L-Tyrosine which is one of the terminal metabolites of highly regulated aromatic amino-acid biosynthesis pathway in Escherichia coli is a precursor for synthesis of L-Dopa. In this study, we report over production of L-Dopa by enhancing expression of rate limiting isoenzyme of shikimate kinase (aroL), chorismate synthase (aroC), aromatic-amino-acid aminotransferase (tyrB) and 3-phosphoshikimate 1-carboxyvinyltransferase (aroA) form a plasmid module harboring five enzymes under two inducible promoters converting shikimate to tyrosine. 4-hydroxyphenylacetate-3-hydrolase (hpaBC) which converts L-Tyrosine to L-Dopa was expressed constitutively from a separate plasmid module. Feedback deregulated expression of 3-Deoxy-D-arabinoheptulosonate-7-phosphate (DAHP) synthase (aroG*) replacing wild type aroG under its natural promoter led to enhancement of L-Dopa production. Deletion of transcriptional repressor tyrR and links to other competing pathways improved titers of L-Dopa. We focused on having a balanced flux by constitutive expression of pathway enzymes from plasmid constructs rather than achieving higher amounts of catalytic protein by induction.
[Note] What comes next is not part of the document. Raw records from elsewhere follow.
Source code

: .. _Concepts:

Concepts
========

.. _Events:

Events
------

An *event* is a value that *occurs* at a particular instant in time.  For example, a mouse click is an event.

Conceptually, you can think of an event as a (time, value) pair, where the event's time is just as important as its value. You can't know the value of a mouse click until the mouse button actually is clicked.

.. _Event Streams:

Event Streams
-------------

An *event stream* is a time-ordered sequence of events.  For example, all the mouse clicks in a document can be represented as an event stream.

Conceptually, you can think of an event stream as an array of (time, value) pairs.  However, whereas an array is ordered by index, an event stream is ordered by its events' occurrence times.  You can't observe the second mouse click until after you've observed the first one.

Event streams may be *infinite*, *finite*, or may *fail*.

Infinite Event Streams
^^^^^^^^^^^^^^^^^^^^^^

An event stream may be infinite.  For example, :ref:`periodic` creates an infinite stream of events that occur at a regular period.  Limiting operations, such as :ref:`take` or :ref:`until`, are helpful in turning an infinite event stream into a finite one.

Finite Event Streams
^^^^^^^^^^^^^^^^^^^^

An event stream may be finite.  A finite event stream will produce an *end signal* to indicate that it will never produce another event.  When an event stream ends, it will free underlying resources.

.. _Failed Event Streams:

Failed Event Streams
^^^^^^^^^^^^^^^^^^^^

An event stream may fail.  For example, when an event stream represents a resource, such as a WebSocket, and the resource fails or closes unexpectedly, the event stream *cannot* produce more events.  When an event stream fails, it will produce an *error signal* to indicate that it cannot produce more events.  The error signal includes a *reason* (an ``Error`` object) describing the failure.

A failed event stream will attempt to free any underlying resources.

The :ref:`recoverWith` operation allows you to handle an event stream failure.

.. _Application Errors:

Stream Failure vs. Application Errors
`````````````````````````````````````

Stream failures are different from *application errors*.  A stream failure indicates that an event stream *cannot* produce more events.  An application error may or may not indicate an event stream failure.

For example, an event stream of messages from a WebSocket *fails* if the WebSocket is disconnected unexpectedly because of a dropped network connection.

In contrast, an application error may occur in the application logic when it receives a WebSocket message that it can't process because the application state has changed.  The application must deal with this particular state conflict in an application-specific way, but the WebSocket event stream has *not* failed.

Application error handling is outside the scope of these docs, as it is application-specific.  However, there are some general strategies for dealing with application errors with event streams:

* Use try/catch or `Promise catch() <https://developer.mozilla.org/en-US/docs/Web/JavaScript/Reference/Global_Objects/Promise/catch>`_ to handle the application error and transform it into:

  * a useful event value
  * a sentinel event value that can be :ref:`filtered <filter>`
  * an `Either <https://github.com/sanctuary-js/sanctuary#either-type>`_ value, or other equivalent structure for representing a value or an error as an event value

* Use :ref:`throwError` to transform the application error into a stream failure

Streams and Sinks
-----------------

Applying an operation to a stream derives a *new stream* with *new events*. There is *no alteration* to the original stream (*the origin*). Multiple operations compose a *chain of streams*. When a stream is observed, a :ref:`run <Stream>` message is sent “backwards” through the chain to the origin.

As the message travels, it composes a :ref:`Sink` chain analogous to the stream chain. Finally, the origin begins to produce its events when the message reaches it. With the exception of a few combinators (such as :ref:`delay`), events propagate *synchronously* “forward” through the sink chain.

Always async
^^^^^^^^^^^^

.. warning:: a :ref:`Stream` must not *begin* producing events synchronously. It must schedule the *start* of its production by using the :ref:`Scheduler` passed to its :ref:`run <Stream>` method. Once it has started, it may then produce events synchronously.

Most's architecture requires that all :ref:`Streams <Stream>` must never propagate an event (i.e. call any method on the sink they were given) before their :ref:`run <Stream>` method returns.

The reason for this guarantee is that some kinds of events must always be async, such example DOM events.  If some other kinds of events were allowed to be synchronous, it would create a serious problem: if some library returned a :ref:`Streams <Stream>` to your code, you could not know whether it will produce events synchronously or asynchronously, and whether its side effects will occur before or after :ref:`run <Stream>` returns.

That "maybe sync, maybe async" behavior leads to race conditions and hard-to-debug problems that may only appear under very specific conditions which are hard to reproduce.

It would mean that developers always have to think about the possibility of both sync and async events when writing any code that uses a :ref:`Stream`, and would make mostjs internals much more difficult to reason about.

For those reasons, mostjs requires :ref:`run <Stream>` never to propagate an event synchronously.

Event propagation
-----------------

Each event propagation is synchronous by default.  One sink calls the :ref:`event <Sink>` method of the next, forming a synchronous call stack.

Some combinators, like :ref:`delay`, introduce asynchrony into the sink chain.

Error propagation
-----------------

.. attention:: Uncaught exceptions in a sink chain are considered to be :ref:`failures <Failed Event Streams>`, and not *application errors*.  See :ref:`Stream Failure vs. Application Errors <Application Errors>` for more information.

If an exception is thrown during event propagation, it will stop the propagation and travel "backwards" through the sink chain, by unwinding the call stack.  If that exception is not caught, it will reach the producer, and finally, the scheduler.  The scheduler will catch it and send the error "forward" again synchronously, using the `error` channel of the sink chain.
We observed glycerol when used as a carbon source for the final strain led to low acid production. The best performing strain led to decoupling of acid production and product formation in bioreactor. Fed batch analysis of the final strain led to 12.5 g/L of L-Dopa produced in bioreactor.

Keywords: Genome; L-Dopa; metabolic engineering; pathway; plasmid modules.